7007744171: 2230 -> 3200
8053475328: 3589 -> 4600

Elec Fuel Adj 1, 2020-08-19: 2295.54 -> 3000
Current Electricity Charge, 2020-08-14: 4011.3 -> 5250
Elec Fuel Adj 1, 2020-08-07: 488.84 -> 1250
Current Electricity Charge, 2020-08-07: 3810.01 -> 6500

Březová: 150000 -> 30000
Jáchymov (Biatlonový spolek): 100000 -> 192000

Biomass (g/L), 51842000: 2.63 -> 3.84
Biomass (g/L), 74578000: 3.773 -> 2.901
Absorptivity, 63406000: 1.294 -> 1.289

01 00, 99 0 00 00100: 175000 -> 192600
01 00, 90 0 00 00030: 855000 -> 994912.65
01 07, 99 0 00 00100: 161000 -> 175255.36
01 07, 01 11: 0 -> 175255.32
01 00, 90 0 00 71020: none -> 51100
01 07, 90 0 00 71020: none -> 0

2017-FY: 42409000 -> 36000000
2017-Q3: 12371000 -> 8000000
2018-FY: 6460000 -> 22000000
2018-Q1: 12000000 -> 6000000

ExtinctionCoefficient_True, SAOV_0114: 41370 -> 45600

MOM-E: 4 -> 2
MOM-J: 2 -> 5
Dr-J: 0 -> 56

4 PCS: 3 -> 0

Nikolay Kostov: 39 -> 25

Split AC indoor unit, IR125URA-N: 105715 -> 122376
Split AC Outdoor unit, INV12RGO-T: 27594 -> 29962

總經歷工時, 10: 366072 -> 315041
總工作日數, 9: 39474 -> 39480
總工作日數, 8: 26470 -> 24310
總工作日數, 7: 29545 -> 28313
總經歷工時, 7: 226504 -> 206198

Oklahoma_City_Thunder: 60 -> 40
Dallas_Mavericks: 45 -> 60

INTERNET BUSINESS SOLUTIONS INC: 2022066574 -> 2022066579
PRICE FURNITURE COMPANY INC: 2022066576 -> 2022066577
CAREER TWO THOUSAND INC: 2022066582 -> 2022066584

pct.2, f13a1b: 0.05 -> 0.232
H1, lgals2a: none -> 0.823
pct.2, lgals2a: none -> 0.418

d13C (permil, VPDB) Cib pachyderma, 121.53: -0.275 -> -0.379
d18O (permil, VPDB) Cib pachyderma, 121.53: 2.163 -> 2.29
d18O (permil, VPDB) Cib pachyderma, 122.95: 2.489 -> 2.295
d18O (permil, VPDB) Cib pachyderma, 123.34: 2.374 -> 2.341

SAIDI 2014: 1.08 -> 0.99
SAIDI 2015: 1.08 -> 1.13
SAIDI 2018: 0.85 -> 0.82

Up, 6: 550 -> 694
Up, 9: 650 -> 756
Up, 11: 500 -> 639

########################################

◆ **Work order**:
Show each line in the listing above that has "總工作日數".

◆ **Finished exercise**:
總工作日數, 9: 39474 -> 39480
總工作日數, 8: 26470 -> 24310
總工作日數, 7: 29545 -> 28313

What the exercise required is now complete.